→ **Exercise objective**
All of the listing must be given again exactly, except that the images are dropped.

→ **Material to process**
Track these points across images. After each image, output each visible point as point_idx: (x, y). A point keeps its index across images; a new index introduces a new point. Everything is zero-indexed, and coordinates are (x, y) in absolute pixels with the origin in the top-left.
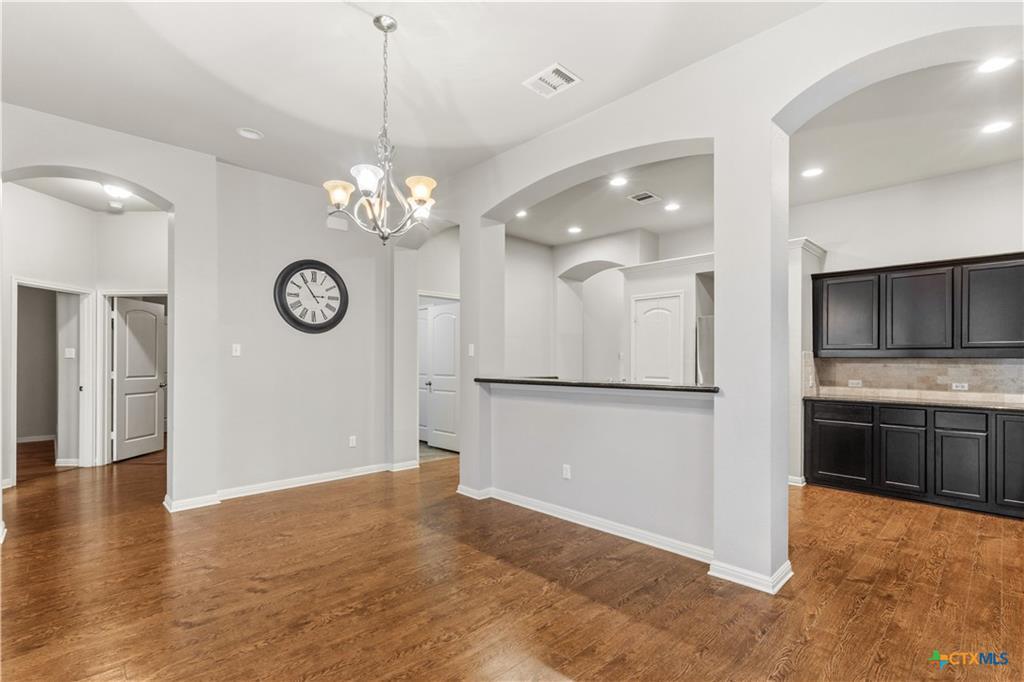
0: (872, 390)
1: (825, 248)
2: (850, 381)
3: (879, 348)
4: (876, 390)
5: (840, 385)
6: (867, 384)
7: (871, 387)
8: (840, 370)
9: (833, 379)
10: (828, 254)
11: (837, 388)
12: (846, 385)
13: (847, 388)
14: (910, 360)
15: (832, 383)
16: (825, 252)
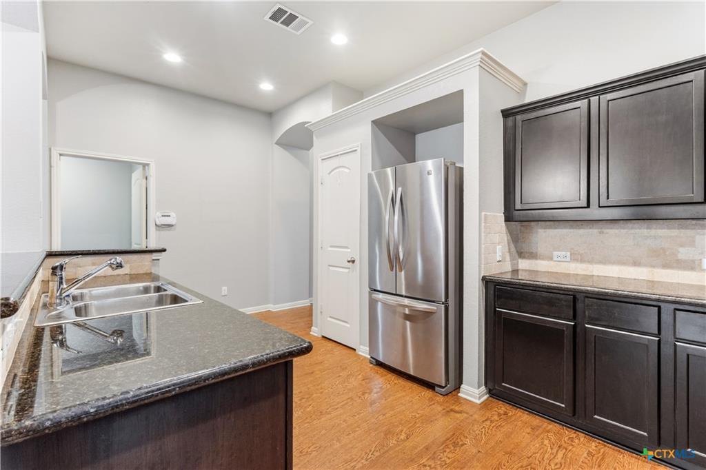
0: (584, 266)
1: (525, 79)
2: (555, 253)
3: (588, 206)
4: (590, 267)
5: (543, 259)
6: (577, 257)
7: (582, 261)
8: (543, 237)
9: (534, 250)
10: (528, 85)
11: (539, 262)
12: (551, 259)
13: (552, 263)
14: (637, 224)
15: (533, 256)
16: (525, 84)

→ **Response to this exercise**
Track these points across images. After each image, output each visible point as point_idx: (x, y). A point keeps its index across images; a new index introduces a new point. Everything is zero-indexed, and coordinates are (x, y) in absolute pixels with the origin in the top-left.
0: (872, 390)
1: (825, 248)
2: (850, 381)
3: (879, 348)
4: (876, 390)
5: (840, 385)
6: (867, 384)
7: (871, 387)
8: (840, 370)
9: (833, 379)
10: (828, 254)
11: (837, 388)
12: (846, 385)
13: (847, 388)
14: (910, 360)
15: (832, 383)
16: (825, 252)
0: (584, 266)
1: (525, 79)
2: (555, 253)
3: (588, 206)
4: (590, 267)
5: (543, 259)
6: (577, 257)
7: (582, 261)
8: (543, 237)
9: (534, 250)
10: (528, 85)
11: (539, 262)
12: (551, 259)
13: (552, 263)
14: (637, 224)
15: (533, 256)
16: (525, 84)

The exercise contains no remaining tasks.